BEGIN

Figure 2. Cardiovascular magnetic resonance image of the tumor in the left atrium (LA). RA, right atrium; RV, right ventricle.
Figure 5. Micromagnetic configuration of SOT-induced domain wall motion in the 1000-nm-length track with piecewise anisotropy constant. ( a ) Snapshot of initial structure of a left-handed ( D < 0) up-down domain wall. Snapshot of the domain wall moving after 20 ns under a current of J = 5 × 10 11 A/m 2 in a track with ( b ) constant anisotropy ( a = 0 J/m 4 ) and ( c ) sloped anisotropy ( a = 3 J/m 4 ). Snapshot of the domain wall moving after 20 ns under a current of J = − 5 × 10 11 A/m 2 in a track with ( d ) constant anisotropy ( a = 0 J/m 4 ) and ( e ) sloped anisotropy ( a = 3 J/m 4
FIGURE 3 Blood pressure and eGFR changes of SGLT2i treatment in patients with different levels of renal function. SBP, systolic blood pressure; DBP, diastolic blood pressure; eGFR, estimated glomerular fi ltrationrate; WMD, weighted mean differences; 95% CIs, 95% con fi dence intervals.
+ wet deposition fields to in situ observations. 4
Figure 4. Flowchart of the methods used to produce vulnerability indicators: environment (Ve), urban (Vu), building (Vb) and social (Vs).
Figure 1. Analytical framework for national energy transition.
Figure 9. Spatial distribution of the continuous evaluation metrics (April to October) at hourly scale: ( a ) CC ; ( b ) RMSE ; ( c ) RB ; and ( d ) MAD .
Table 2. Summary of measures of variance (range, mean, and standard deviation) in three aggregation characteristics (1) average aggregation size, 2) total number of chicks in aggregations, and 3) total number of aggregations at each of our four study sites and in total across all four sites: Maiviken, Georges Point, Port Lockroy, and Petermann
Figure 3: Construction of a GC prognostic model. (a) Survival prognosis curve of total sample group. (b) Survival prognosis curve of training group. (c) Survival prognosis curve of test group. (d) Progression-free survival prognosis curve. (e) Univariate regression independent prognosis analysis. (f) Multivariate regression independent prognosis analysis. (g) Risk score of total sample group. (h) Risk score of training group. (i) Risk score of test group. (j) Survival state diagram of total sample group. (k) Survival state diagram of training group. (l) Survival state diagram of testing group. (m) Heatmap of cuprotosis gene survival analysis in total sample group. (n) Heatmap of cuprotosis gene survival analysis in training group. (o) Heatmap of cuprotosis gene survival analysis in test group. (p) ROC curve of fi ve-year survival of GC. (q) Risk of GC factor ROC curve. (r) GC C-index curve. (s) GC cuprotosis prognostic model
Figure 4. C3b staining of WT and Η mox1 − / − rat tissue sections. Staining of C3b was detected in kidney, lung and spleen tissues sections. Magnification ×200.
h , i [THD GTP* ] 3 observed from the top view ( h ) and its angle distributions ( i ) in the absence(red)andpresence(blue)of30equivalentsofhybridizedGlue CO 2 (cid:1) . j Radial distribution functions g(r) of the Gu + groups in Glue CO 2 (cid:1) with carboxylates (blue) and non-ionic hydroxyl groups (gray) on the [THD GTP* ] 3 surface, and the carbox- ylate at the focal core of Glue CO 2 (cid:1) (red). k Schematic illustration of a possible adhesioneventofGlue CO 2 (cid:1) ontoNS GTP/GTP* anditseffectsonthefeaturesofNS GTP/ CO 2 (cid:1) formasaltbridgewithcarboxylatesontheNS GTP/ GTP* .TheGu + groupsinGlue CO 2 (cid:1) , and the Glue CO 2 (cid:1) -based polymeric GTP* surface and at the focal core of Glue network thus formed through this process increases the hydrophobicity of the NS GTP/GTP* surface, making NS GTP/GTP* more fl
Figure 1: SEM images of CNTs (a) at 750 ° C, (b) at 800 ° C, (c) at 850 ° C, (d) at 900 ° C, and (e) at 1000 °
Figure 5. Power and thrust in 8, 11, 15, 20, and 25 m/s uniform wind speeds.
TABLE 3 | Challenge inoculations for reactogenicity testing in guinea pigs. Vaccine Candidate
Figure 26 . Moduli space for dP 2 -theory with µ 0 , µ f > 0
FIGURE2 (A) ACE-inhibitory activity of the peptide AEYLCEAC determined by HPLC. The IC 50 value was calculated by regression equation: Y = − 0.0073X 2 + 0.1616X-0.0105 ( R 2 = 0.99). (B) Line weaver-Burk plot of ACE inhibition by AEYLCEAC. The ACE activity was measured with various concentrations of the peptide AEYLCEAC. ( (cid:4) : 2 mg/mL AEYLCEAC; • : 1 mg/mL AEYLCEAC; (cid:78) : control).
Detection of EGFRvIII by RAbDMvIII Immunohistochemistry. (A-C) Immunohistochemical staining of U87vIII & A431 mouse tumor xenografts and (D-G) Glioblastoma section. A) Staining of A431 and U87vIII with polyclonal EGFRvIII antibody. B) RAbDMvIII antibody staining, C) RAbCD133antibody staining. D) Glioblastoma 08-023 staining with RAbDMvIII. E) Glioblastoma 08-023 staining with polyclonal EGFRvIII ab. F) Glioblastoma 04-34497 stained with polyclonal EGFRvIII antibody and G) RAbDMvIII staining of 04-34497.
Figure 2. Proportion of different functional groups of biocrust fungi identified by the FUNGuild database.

END

■ WHAT YOU ARE ASKED TO DO
Using the entries above, work out how many lines include the word "testing", and give only that count.

■ RESPONSE
2